(Data records)
________________
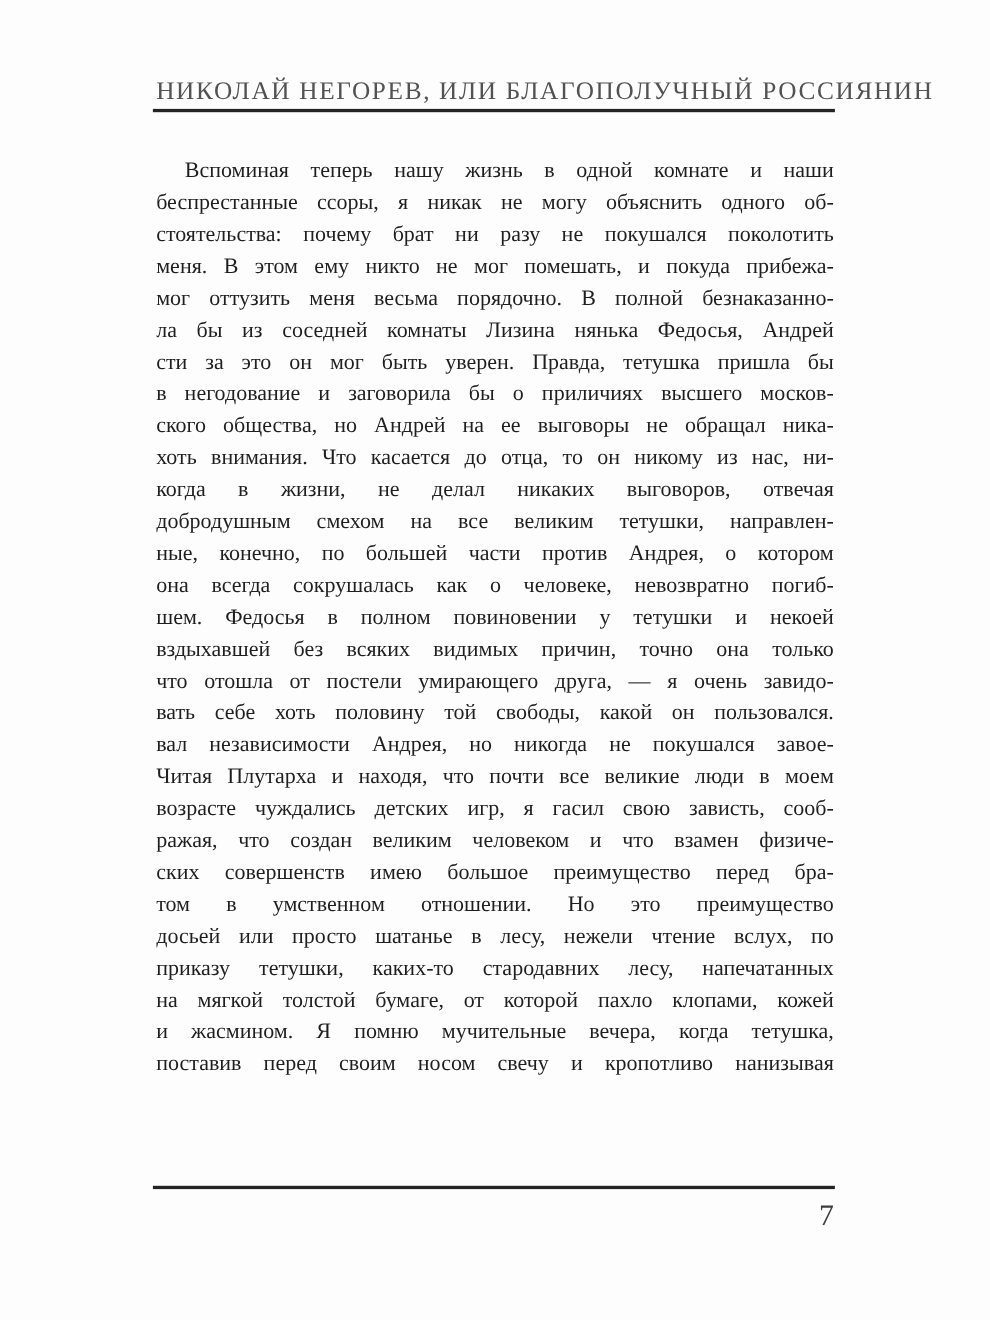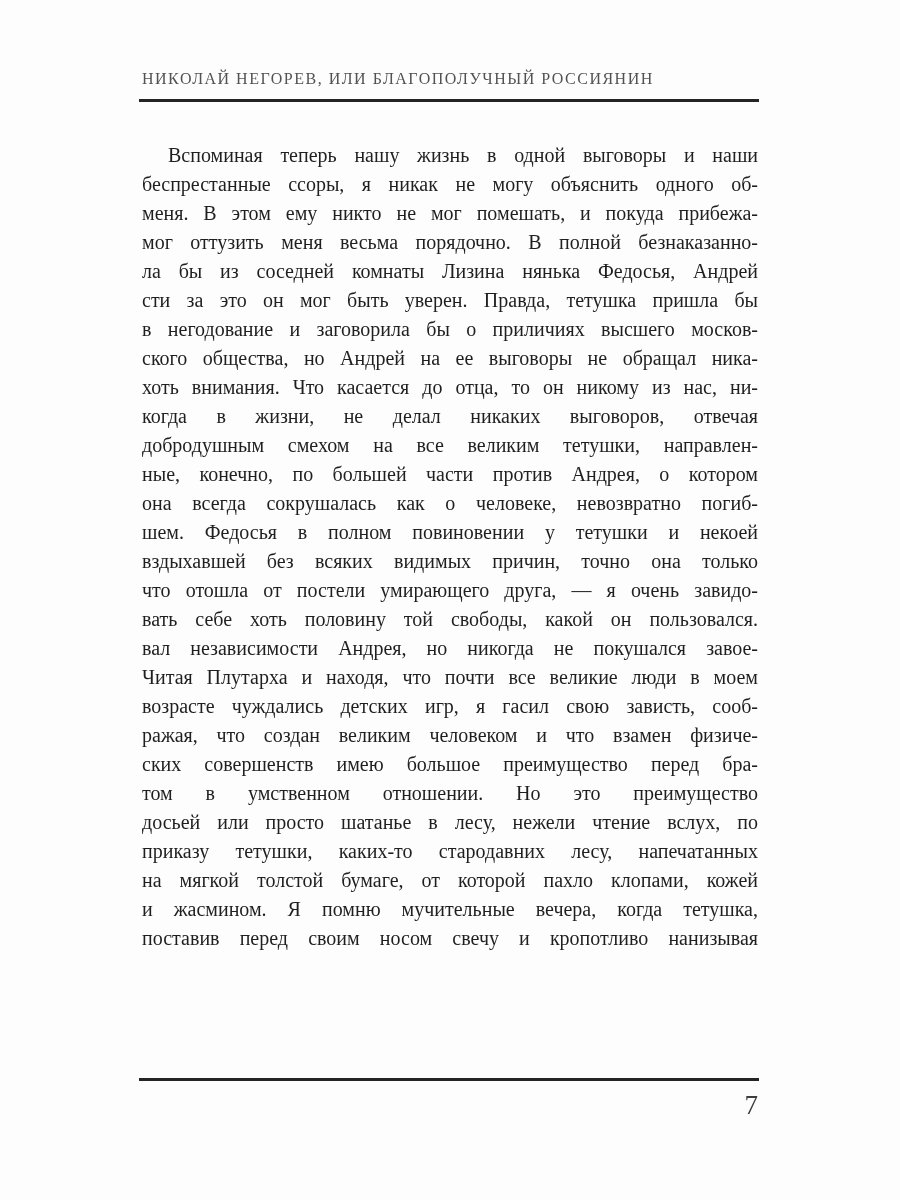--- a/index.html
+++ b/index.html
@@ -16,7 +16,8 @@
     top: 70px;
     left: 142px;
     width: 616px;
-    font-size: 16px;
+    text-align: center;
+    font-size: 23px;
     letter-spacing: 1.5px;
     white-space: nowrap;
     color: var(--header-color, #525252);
________________
### Job:
Exactly as written, copy the entries above without their pictures.

### Your response:
--- a/index.html
+++ b/index.html
@@ -16,7 +16,8 @@
     top: 70px;
     left: 142px;
     width: 616px;
-    font-size: 16px;
+    text-align: center;
+    font-size: 23px;
     letter-spacing: 1.5px;
     white-space: nowrap;
     color: var(--header-color, #525252);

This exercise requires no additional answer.